Lors de la lutte pour la défense de la retraite à 60 ans, on a déjà vu que l’Etat, même « démocratique », est prêt à utiliser tous les moyens répressifs, comme des réquisitions datant de la guerre et des menaces de prison contre des grévistes, pour faire taire les travailleurs. Dans le public comme dans le privé, les sanctions, interpellations, condamnations de militants ouvriers ne cessent pas. Hier, 10 mars, c’est une véritable armée de forces répressives, GIPN et hélicoptères inclus, qui ont été envoyés contre les ouvriers de la SNCM à Marseille.

20 Minutes, 11 mars 2011 :

Près de 800 policiers et CRS, des commandos du GIPN et des hélicoptères ont été déployés hier à l’aube sur ordre du préfet pour débloquer les accès du port, occupés depuis mercredi par les employés de la SNCM.

Les forces répressives de l'Etat bourgeois, 10 mars

Quinze marins de la compagnie, qui assure la desserte de la Corse, ont été interpellés sur des chaloupes, utilisées pour bloquer les passes nord et sud du port. Ils ont été remis en liberté dans l’après-midi. « L’intervention n’a pas fait de blessé », a indiqué le préfet de police, mais des heurts légers ont opposés grévistes et forces de l’ordre. Après l’intervention, l’ensemble des professions portuaires (agents, dockers, douanes…) a décidé de stopper le travail pour 24 heures en signe de solidarité. Le trafic a été interrompu dans tous les bassins du port. En fin d’après-midi, un rassemblement a été organisé à l’appel de la CGT devant la préfecture, où une délégation de grévistes a été reçue par le préfet. Les marins, en grève depuis presque six semaines, dénoncent des réductions de rotations entre le continent et la Corse et soupçonnent la direction de préparer un plan social et le « démantèlement » progressif de l’entreprise. Ils demandent l’intervention de l’Etat, actionnaire à hauteur de 25 % de la compagnie. Une option refusée jusqu’alors par le secrétaire d’Etat aux transports,Thierry Mariani.
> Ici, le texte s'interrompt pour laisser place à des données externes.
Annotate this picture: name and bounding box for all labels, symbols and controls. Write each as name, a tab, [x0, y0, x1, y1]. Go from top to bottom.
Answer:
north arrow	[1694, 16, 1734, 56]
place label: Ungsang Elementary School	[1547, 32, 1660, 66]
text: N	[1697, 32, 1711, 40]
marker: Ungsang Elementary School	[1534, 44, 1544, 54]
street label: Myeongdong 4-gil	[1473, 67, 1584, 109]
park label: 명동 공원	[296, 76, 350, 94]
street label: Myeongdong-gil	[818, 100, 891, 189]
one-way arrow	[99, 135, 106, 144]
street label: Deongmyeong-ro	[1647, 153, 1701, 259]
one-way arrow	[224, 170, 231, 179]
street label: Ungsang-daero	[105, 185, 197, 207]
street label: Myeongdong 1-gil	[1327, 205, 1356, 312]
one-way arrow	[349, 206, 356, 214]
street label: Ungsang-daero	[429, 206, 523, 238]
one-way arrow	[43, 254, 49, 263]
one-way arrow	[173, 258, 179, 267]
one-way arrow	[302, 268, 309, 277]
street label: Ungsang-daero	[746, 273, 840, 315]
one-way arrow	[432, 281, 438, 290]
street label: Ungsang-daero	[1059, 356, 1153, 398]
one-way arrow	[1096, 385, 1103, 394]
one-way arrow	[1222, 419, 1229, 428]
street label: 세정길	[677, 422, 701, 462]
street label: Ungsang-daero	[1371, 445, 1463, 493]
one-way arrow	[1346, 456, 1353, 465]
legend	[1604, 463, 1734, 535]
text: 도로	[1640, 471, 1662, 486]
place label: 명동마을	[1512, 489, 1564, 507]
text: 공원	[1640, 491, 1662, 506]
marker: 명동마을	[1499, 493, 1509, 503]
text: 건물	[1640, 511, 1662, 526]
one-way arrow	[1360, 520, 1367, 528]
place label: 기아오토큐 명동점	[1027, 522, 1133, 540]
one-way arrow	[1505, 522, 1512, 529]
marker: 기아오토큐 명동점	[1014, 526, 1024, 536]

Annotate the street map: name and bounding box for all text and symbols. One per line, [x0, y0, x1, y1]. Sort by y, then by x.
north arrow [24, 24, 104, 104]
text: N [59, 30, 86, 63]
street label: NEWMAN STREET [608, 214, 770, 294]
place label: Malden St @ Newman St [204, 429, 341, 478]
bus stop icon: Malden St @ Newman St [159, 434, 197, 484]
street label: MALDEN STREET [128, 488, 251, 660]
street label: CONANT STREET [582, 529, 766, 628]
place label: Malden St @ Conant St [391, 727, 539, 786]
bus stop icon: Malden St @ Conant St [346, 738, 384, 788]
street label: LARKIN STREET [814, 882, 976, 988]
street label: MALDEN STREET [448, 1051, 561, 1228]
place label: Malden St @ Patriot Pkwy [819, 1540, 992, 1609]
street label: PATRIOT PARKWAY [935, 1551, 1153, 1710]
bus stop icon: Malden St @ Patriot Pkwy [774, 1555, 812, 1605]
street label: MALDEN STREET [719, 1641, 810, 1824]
Arrestations de travailleurs

Communiqué de la CGT, 10 mars 2011 :

Depuis ce matin, une opération de grande envergure a lieu dans le port de Marseille, utilisant le GIPN, la Gendarmerie maritime,les CRS et un hélicoptère de l’armée pour mettre fin par la force au conflit social en cours à la SNCM.

La Confédération CGT condamne fermement l’usage de la force dans ce conflit alors que les marins de la SNCM demandent que l’Etat prenne ses responsabilités pour que des négociations sérieuses s’engagent.
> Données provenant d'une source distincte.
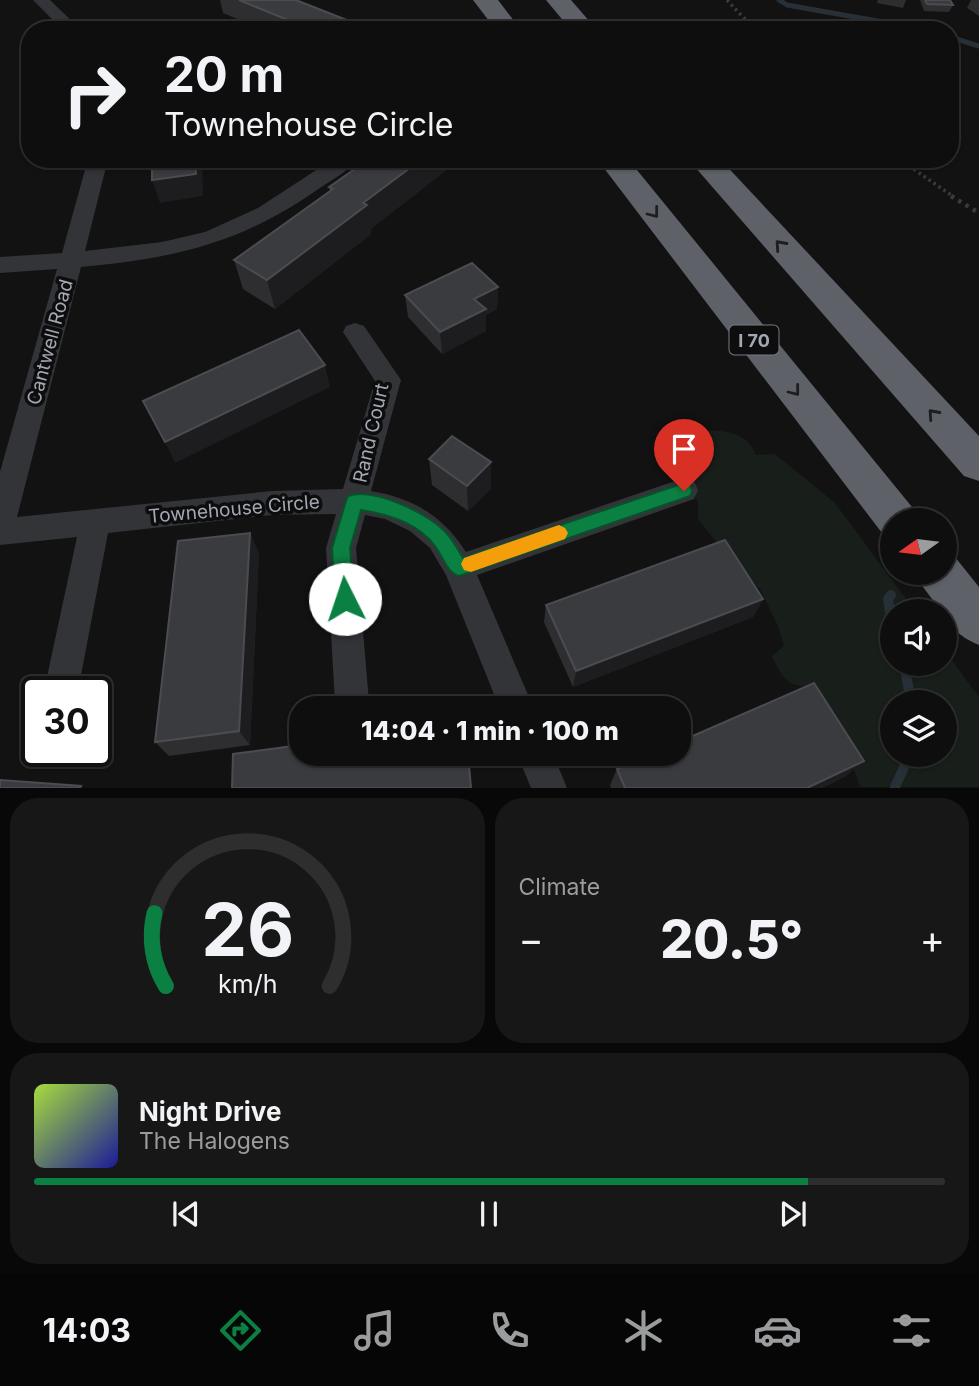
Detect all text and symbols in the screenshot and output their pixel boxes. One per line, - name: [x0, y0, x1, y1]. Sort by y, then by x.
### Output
- text: 20 m: [164, 45, 284, 104]
- icon: right: [49, 49, 140, 140]
- text: Townehouse Circle: [164, 105, 453, 144]
- one-way arrow: [646, 204, 658, 217]
- one-way arrow: [776, 240, 789, 253]
- street label: Cantwell Road: [22, 277, 78, 407]
- road number: I 70: [730, 326, 778, 354]
- street label: Rand Court: [348, 381, 394, 485]
- one-way arrow: [787, 383, 800, 396]
- one-way arrow: [929, 409, 941, 422]
- pin: [654, 419, 714, 491]
- icon: arrive: [665, 430, 703, 468]
- street label: Townehouse Circle: [147, 490, 321, 528]
- north arrow: [880, 508, 957, 584]
- map controls: [880, 508, 957, 767]
- position arrow: [308, 562, 382, 636]
- button: sound: [880, 599, 957, 676]
- speed limit sign: 30: [21, 676, 112, 767]
- button: layers: [880, 690, 957, 767]
- text: 14:04 · 1 min · 100 m: [361, 715, 619, 746]
- text: Climate: [519, 873, 600, 901]
- text: 26: [201, 886, 294, 975]
- text: 20.5°: [660, 908, 803, 971]
- text: −: [519, 916, 544, 962]
- text: +: [920, 916, 945, 962]
- text: km/h: [218, 969, 277, 999]
- text: Night Drive: [139, 1096, 281, 1127]
- text: The Halogens: [139, 1127, 290, 1155]
- icon: previous: [167, 1195, 205, 1233]
- icon: pause: [470, 1195, 508, 1233]
- icon: next: [774, 1195, 812, 1233]
- icon: directions: [216, 1306, 265, 1355]
- icon: music: [350, 1306, 399, 1355]
- icon: phone: [485, 1306, 534, 1355]
- icon: climate: [619, 1306, 668, 1355]
- icon: car: [753, 1306, 802, 1355]
- icon: filters: [887, 1306, 936, 1355]
- text: 14:03: [43, 1311, 131, 1350]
Alors que la Confédération est intervenue dans ce sens auprès du Président de la République le 28 février 2011, la réponse par l’armée confirme une conception des rapports sociaux qui conduit à l’impasse.
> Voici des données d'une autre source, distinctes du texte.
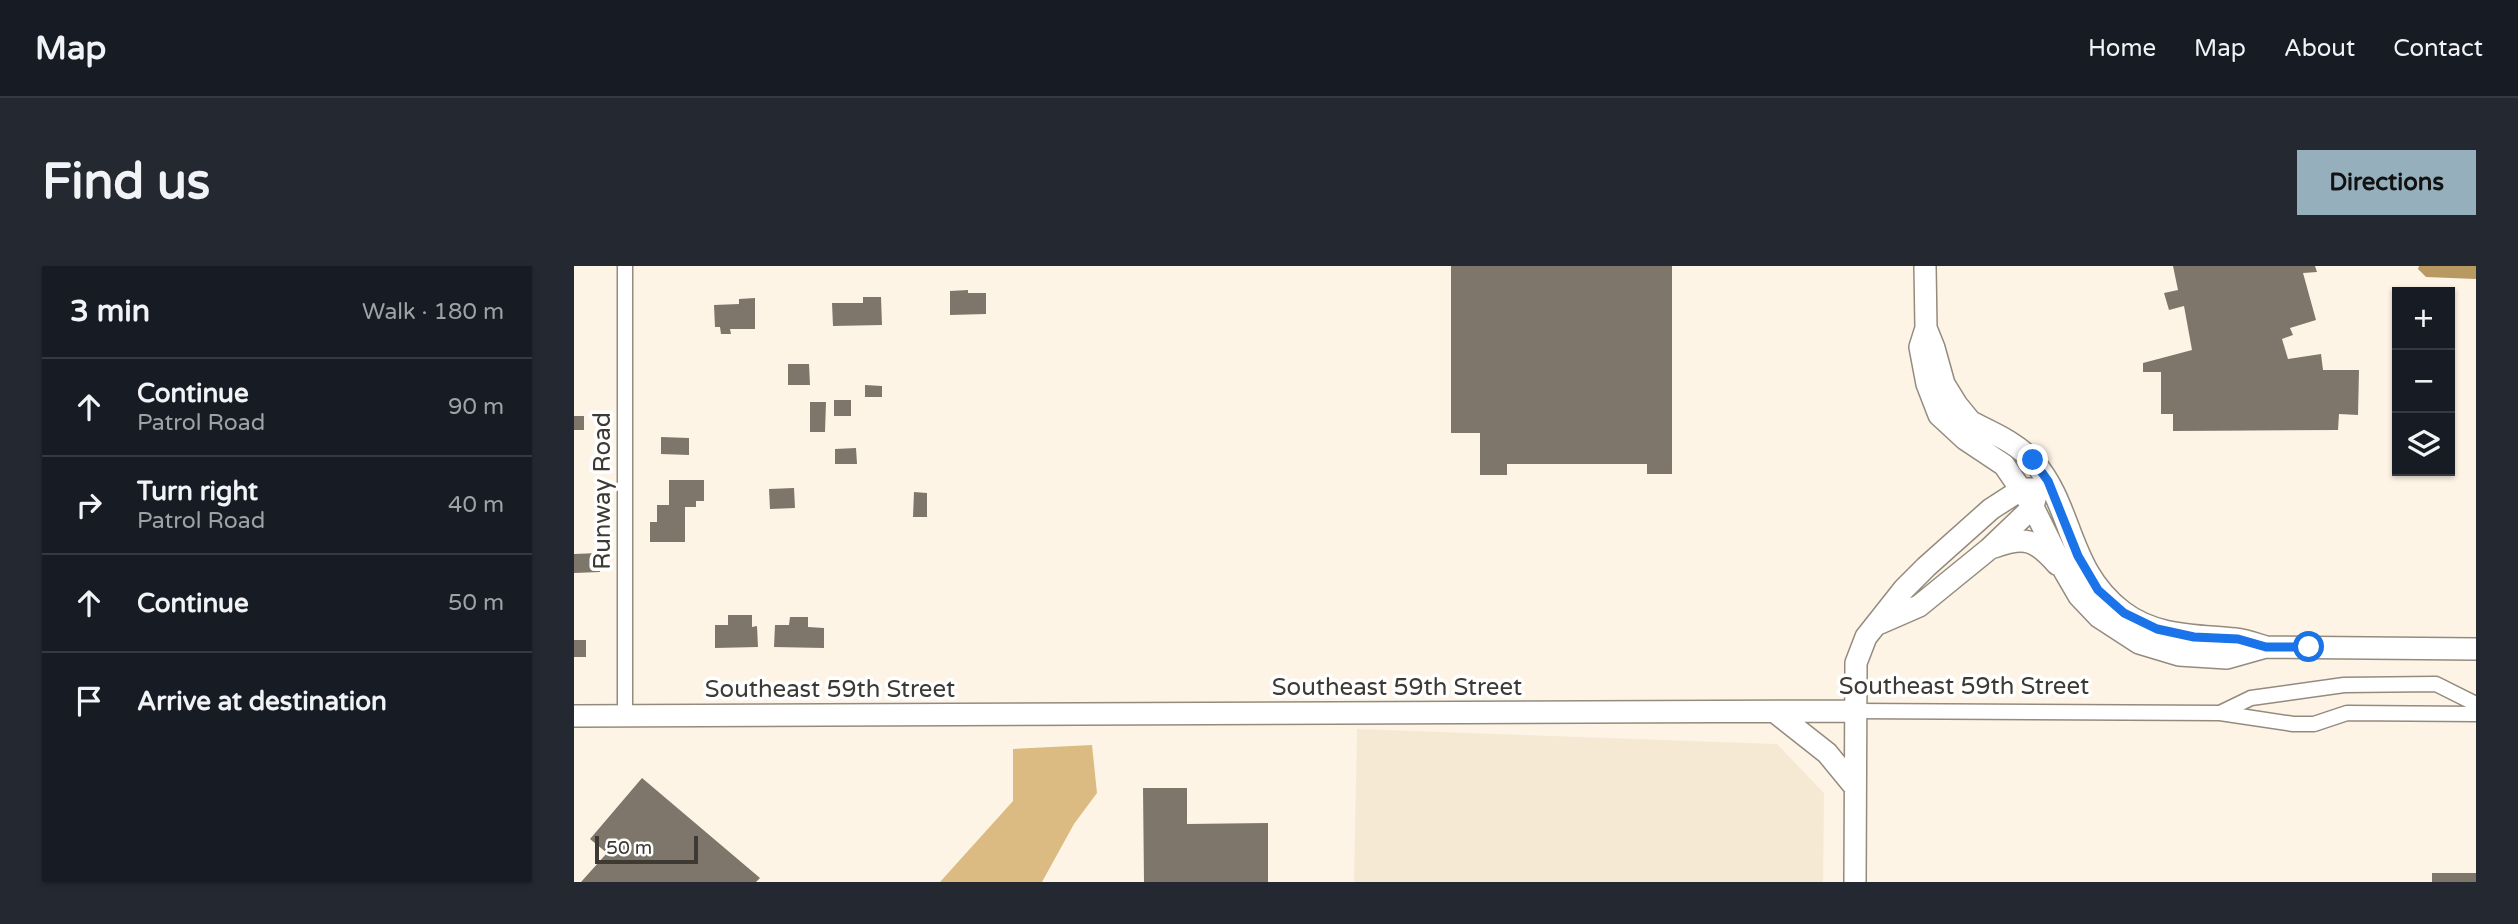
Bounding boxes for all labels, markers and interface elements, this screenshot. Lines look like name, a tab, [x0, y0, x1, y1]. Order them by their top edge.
text: Map	[35, 29, 106, 68]
text: Home	[2088, 34, 2156, 63]
text: Map	[2194, 34, 2246, 63]
text: About	[2284, 34, 2355, 63]
text: Contact	[2393, 34, 2483, 63]
button: Directions	[2297, 150, 2476, 215]
text: Find us	[42, 153, 210, 212]
map controls	[2392, 287, 2455, 476]
button: +	[2392, 287, 2455, 350]
text: 3 min	[70, 293, 150, 330]
text: Walk · 180 m	[362, 298, 504, 326]
button: −	[2392, 350, 2455, 413]
text: Continue	[137, 378, 249, 409]
icon: ahead	[70, 388, 108, 426]
text: 90 m	[448, 393, 504, 421]
text: Patrol Road	[137, 409, 265, 437]
street label: Runway Road	[588, 412, 617, 570]
button: layers	[2392, 413, 2455, 476]
route end	[2017, 444, 2048, 475]
text: Turn right	[137, 476, 258, 507]
icon: right	[70, 486, 108, 524]
text: 40 m	[448, 491, 504, 519]
text: Patrol Road	[137, 507, 265, 535]
icon: ahead	[70, 584, 108, 622]
text: Continue	[137, 588, 249, 619]
text: 50 m	[448, 589, 504, 617]
route start	[2293, 631, 2324, 662]
street label: Southeast 59th Street	[1839, 672, 2089, 701]
street label: Southeast 59th Street	[1272, 673, 1522, 702]
street label: Southeast 59th Street	[705, 675, 955, 704]
icon: arrive	[70, 682, 108, 720]
text: Arrive at destination	[137, 686, 387, 717]
scale bar	[595, 833, 698, 865]
text: 50 m	[606, 837, 652, 859]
La Confédération CGT exige que tous les militants entre les mains des forces de police soient immédiatement relâchés.

On ne règlera pas ce conflit social avec l’armée et la police.

Les propositions de bon sens avancées par les organisations de la CGT pour régler ce conflit et, notamment, l’organisation d’une table ronde tripartite syndicats/direction/pouvoirs publics doivent être enfin prises en compte.

Ce n’est pas l’escalade de la répression qui fera disparaître les légitimes revendications des salariés, ni leur engagement dans l’action.

Travailleurs de la SNCM

La lutte continue : L’Echo Touristique, 11 mars 2011

Les forces de l’ordre sont intervenues hier matin pour libérer les entrées du port phocéen, mais le bras de fer se poursuit entre les marins CGT et la direction de la compagnie de ferries.

Les deux entrées du port de Marseille, dont les marins CGT grévistes de la SNCM avaient lancé le blocage mardi après-midi, ont été dégagées hier matin par les forces mobiles « en application d’une ordonnance d’expulsion du juge des référés du tribunal administratif de Marseille », a expliqué sur le port le préfet délégué à la Défense et à la sécurité, Gilles Leclair. Quinze marins de la compagnie ont été interpellés lors de l’opération, puis relâchés hier après-midi.
La situation n’est toutefois pas revenue à la normale dans le port, où les agents et dockers ont déclenché une grève « en solidarité » avec les marins interpellés. Ce déblocage ne met pas non plus fin au bras-de-fer opposant depuis plus de cinq semaines les marins de la CGT et la direction de la SNCM. Les marins, réunis à bord du Monte d’Oro, un des cinq bateaux de la compagnie bloqués à quai, ont voté à la mi-journée la reconduite de ce mouvement d’une durée historique qui a, selon la direction, déjà coûté sept millions d’euros à la SNCM.